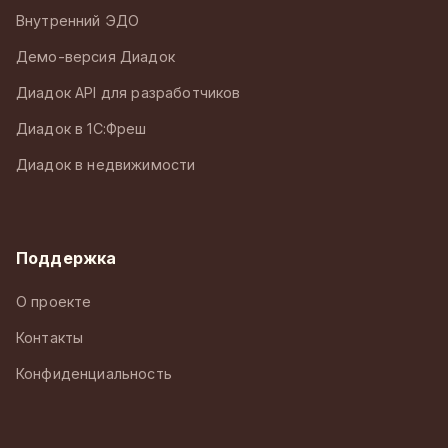
Внутренний ЭДО
Демо-версия Диадок
Диадок API для разработчиков
Диадок в 1С:Фреш
Диадок в недвижимости
Поддержка
О проекте
Контакты
Конфиденциальность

*Exercise goal*:
Pictures are to be dropped, and the remaining data set down exactly.

*Output for this exercise*:
Внутренний ЭДО
Демо-версия Диадок
Диадок API для разработчиков
Диадок в 1С:Фреш
Диадок в недвижимости
Поддержка
О проекте
Контакты
Конфиденциальность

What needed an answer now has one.